We paused at this shady creekside for a little physical and visual refreshment. We both commented on the tiny new green leaves on so many trees all along our route.


When the steady crunching and crackling of gravel stops, the peace and quiet will paint a grin on your face.


Myles' bike is really tailored to his typically more urban routes, but it performed well. We discussed the possibility of slightly wider tires and a different chainring combination if he were to do routes like this everyday.


I'm going to say that he's grinning because he's having a great time, and not grimacing because he's almost at the top of a tough climb.


Looking down from the top of the ridge, the sun reflected off this pond. It glowed in stark contrast to the surrounding pasture and wooded background.


This guy was just lounging in the middle of the road, apparently soaking up the warm sunshine. He didn't seem to be more concerned about automobile traffic than we were. He stayed right here in this spot as we road on by.


One of the benefits of riding with a friend, is the ability to try out each other's stuff. We decided to switch bikes for a few minutes to compare rigs. Fortunately, we are close enough in size so that neither of us was too uncomfortable for the short test.


Myles seemed to enjoy those plush Hetre tires on my bike, and I admired his basket. If I did more urban routes with lot's of errand-running, I'd have one myself.


Finally, after a brisk headwind, it's coffee time, and Myles comes casually gliding into Slidell, Texas with class.


Myles (behind the bike) was searching for a place that provided some protection from the wind. He wisely suggested a spot behind the Christmas tree still standing in the center of this gazebo. I failed to get a photo of the tree, but Myles included it in his post. I was also too busy fussing with refreshments to be bothered with photo documentation, but I assure you it was a classic Pondero-style micro-tour with homemade scones and fresh brewed coffee.

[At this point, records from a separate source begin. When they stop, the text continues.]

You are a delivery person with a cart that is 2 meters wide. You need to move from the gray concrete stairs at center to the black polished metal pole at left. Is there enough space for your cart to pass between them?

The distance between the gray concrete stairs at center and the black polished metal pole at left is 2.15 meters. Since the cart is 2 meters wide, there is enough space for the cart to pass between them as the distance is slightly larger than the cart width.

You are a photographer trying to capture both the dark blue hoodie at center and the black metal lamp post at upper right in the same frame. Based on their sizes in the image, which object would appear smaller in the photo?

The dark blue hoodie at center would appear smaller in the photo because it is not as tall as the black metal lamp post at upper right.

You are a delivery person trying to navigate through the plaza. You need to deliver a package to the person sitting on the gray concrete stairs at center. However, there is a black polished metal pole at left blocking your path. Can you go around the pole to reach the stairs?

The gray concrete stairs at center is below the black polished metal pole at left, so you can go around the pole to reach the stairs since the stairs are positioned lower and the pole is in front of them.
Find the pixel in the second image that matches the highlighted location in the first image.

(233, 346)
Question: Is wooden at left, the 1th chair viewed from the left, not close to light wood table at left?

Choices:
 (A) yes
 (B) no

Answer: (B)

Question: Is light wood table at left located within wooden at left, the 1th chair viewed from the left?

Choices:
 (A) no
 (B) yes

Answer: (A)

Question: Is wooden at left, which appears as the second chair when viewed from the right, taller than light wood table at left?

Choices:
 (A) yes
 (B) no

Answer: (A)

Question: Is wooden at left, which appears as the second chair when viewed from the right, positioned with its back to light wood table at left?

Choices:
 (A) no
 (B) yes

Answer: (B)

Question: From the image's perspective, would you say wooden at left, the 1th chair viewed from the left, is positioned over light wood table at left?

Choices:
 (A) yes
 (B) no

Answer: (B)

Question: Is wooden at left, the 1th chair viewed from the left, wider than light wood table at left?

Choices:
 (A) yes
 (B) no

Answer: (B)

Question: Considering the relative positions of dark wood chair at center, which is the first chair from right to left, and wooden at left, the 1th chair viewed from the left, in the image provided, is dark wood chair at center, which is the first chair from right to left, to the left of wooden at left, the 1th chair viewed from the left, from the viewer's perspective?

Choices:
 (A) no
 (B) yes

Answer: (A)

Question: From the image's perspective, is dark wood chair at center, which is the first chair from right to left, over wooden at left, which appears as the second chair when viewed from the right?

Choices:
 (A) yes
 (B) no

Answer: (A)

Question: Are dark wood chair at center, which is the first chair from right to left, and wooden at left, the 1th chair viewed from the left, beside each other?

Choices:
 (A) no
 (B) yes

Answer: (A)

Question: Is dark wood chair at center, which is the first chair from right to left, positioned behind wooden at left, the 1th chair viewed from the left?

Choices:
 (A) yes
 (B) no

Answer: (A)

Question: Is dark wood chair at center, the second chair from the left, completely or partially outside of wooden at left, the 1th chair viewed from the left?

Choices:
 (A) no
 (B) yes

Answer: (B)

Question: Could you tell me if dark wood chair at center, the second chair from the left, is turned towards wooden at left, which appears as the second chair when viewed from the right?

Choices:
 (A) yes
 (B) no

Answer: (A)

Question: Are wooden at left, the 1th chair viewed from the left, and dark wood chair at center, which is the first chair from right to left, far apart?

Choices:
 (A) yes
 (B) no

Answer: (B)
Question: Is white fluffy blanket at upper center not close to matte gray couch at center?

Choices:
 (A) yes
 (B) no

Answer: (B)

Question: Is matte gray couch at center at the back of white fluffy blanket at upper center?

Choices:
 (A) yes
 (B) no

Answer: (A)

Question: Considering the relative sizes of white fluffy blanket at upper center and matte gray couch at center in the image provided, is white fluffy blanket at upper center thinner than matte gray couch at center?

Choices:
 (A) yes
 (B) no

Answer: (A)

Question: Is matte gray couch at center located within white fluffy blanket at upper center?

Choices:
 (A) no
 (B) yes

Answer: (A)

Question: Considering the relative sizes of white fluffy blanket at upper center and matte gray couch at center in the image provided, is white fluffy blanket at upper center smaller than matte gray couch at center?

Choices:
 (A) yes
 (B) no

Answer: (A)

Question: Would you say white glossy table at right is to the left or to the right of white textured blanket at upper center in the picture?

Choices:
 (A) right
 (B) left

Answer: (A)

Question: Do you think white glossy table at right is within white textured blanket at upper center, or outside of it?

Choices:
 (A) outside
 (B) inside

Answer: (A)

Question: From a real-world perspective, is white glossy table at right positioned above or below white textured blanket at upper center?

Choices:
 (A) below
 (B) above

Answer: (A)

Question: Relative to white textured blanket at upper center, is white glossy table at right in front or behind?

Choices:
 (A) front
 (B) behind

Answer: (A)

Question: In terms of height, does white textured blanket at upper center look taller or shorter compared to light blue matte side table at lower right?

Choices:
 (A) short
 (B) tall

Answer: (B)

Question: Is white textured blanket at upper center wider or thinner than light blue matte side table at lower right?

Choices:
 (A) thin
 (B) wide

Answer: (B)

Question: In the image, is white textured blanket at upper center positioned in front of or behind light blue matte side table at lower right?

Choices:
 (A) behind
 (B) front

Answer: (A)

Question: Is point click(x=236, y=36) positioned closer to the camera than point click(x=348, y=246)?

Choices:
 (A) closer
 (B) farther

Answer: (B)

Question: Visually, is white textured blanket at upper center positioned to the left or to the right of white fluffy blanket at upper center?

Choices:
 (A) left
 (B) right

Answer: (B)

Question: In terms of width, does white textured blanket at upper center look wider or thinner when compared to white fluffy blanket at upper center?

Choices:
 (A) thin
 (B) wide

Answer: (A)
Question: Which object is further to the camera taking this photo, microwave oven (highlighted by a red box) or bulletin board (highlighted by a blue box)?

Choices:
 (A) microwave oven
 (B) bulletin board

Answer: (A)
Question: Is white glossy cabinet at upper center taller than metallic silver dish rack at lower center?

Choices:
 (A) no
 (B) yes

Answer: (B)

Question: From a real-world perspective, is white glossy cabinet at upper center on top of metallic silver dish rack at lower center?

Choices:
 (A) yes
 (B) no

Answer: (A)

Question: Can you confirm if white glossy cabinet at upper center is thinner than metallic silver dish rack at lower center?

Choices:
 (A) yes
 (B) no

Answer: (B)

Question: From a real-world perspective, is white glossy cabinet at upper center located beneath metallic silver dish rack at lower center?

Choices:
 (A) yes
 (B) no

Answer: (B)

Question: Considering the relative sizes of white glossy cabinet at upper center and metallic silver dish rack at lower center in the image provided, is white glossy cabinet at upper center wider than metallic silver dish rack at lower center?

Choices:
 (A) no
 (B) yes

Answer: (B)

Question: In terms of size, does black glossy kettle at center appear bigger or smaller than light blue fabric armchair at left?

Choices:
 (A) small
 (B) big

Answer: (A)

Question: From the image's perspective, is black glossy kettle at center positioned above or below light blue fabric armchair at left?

After our stop in Slidell, which was at the western limits of our loop, it was only a short while before we turned back east and enjoyed an amazing tailwind. There were some interesting old abandoned houses out there like the one above. We really should have stopped more frequently in this stretch, but I think we were both enjoying that intoxicating tailwind induced momentum.


Stopping here was easy. I'm no expert, but do enjoy the simplicity and all-business look of old tractors. A couple of guys were doing some fence welding, and had towed their gear on a trailer with this tractor. We chatted with them a couple of minutes, and I think they said this International Harvester is a 1947 model.


Myles and I rode and chatted. We talked about all kinds of bicycle pursuits. We covered camping, racing, touring, randonneuring, and mountain biking. It's all good, but an outing like this is about as good as it gets for me.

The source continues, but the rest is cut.